**Written task 1**: In the tribunal decision below, condense the paragraph beginning "The Tribunal explained the hearing process" into a short bulleted list that keeps its main facts.

The hearing was conducted as a combined hearing of both the review of the application by the nominator and by the nominee.
The Tribunal explained the hearing process to the director as the applicant’s witness on commencement of the hearing. The Tribunal explained that the evidence given by the director as a witness for the applicant would also be his own evidence in support of the visa application as the nominee. The director confirmed through the interpreter that the director understood the purpose of the hearing and how it was to be conducted.
The applicant was represented in relation to the review by its registered migration agent, Yifu Sun, who did not attend the hearing.
The Tribunal had available to it information from the Department files[1] and from the Tribunal’s related case files for the nomination (this application) and for the nominee.[2] The Tribunal also had available the information and oral submissions provided at the hearing by the director.
[1] BCC 2017/636806 and BCC 2016/3712802
[2] T case file 1722531
For the following reasons, the Tribunal has decided to affirm the decision under review to refuse the nomination.
Background
The applicant is an Australian registered corporation (“the company”), carrying on business from retail shop premises at Malabar in Sydney. [3] The nominee is a 49-year-old citizen of the People’s Republic of China.
[3] BCC 2017/636806 at folio 6 (page 3 of application)
The applicant has nominated the director for the role of Managing Director of the company (“the occupation”), as described in ANZSCO 111111 (Chief Executive or Managing Director). The occupation is an approved occupation in the short-term skilled occupation list in the relevant Government Instrument[4].
[4] Immi 16/059 as set out in compilation No. 2 dated 19 April 2017, including amendments
The occupation is subject to conditions set out in the Instrument[5] , which specifies in relation to those occupations for a subclass 457 visa, that positions are excluded in a business:
·which has an annual turnover less than AUD 1,000,000,
·which has fewer than 5 employees, and
·which position has a nominated base salary of less than AUD 90,000.
[5] Ibid note 17
ANZSCO describes ”Chief Executives” and “Managing Directors” in these terms:
“Chief Executives and Managing Directors determine, formulate and review the general policy programs and the overall direction of organisations within the framework established by boards of directors and similar governing bodies”.[6]
[6] ANZSCO 1220.0 version 1.3 updated 4 November 2019
The occupation is described as Skill Level I, being the highest level commensurate with a Bachelor degree or higher qualification, or at least 5 years of relevant experience. The ANZSCO is a useful starting point and guide in terms of the application of the facts and circumstances relevant to the occupation nominated, and whether the nominated position actually exists as at the time of the decision.
The hearing-director’s evidence
The director explained at the hearing that as the nominee, he had been granted a Bridging Visa A (class WA) on 7 November 2016, which he understood was subject to visa condition 8101, which specifies that the visa holder must not engage in work in Australia.
The director explained at the hearing that he had come to Australia in about August 2014, at about the time his daughter came to Australia to complete her schooling, starting in year 10. He said his daughter was currently on a student visa, studying law and finance at Sydney University and had been in Australia for approximately 5 years.

**Written task 2**: Output the lines of the rows below, from the line containing "スマホアプリ（Android）対応" down to the line containing "La exposición itinerante ‘Cá", both included, leaving out any pictures.

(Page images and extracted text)
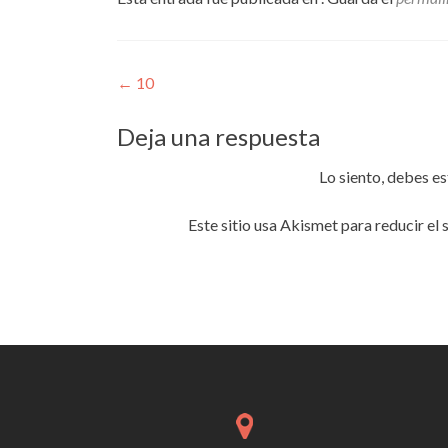
Navegación
←
10
de
Deja una respuesta
entradas
Lo siento, debes e
Este sitio usa Akismet para reducir el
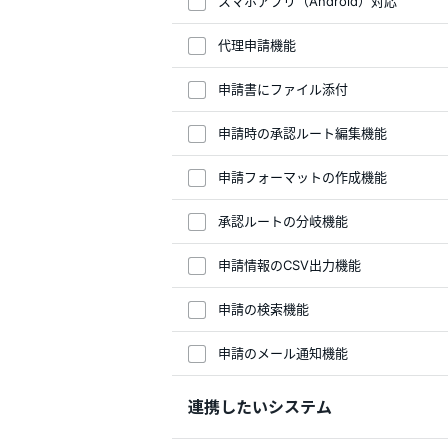
スマホアプリ（Android）対応
代理申請機能
申請書にファイル添付
申請時の承認ルート編集機能
申請フォーマットの作成機能
承認ルートの分岐機能
申請情報のCSV出力機能
申請の検索機能
申請のメール通知機能
連携したいシステム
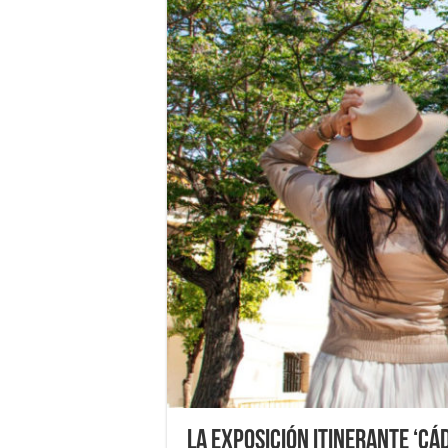
La exposición itinerante ‘Cá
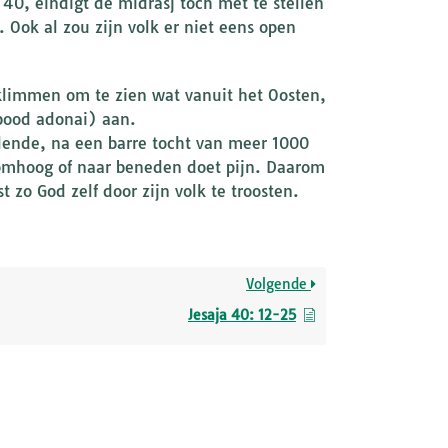
40, eindigt de midrasj toch met te stellen
. Ook al zou zijn volk er niet eens open
klimmen om te zien wat vanuit het Oosten,
abood adonai) aan.
lende, na een barre tocht van meer 1000
mhoog of naar beneden doet pijn. Daarom
t zo God zelf door zijn volk te troosten.
Volgende
Jesaja 40: 12-25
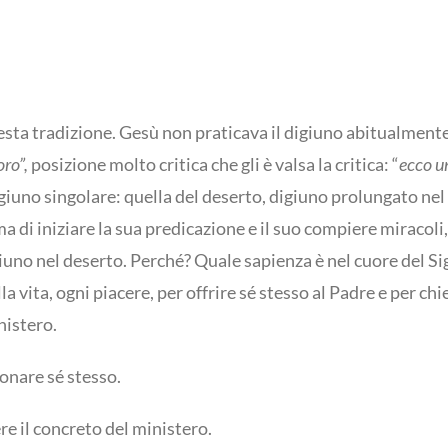
questa tradizione. Gesù non praticava il digiuno abitualmente
oro”,
posizione molto critica che gli è valsa la critica: “
ecco u
giuno singolare: quella del deserto, digiuno prolungato nel
a di iniziare la sua predicazione e il suo compiere miracoli, 
giuno nel deserto. Perché? Quale sapienza è nel cuore del S
 vita, ogni piacere, per offrire sé stesso al Padre e per chi
nistero.
donare sé stesso.
ere il concreto del ministero.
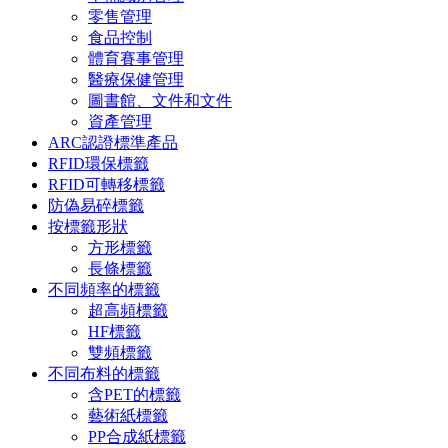
零售管理
食品控制
體育賽事管理
醫療保健管理
圖書館、文件和文件
資產管理
ARC認證標準產品
RFID環保標籤
RFID可轉移標籤
防偽易碎標籤
按標籤形狀
方形標籤
長條標籤
不同頻率的標籤
超高頻標籤
HF標籤
雙頻標籤
不同布料的標籤
含PET的標籤
藝術紙標籤
PP合成紙標籤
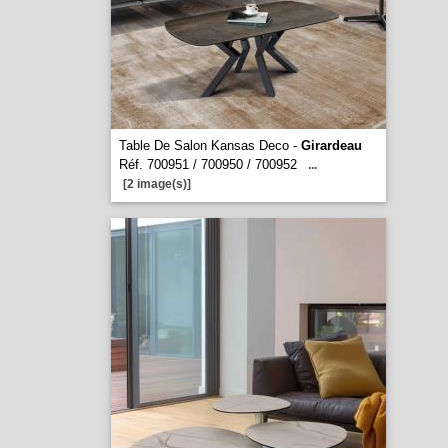
Table De Salon Kansas Deco -
Girardeau
Réf. 700951 / 700950 / 700952
...
[2 image(s)]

**Exercise output 1**:
- When the hearing began, the Tribunal explained the process to the director as the applicant's witness.
- The evidence he gave for the applicant would also serve as his own evidence for the visa application as the nominee.
- Through the interpreter, the director confirmed he understood the hearing's purpose and how it would be conducted.

**Exercise output 2**:
スマホアプリ（Android）対応
代理申請機能
申請書にファイル添付
申請時の承認ルート編集機能
申請フォーマットの作成機能
承認ルートの分岐機能
申請情報のCSV出力機能
申請の検索機能
申請のメール通知機能
連携したいシステム
La exposición itinerante ‘Cá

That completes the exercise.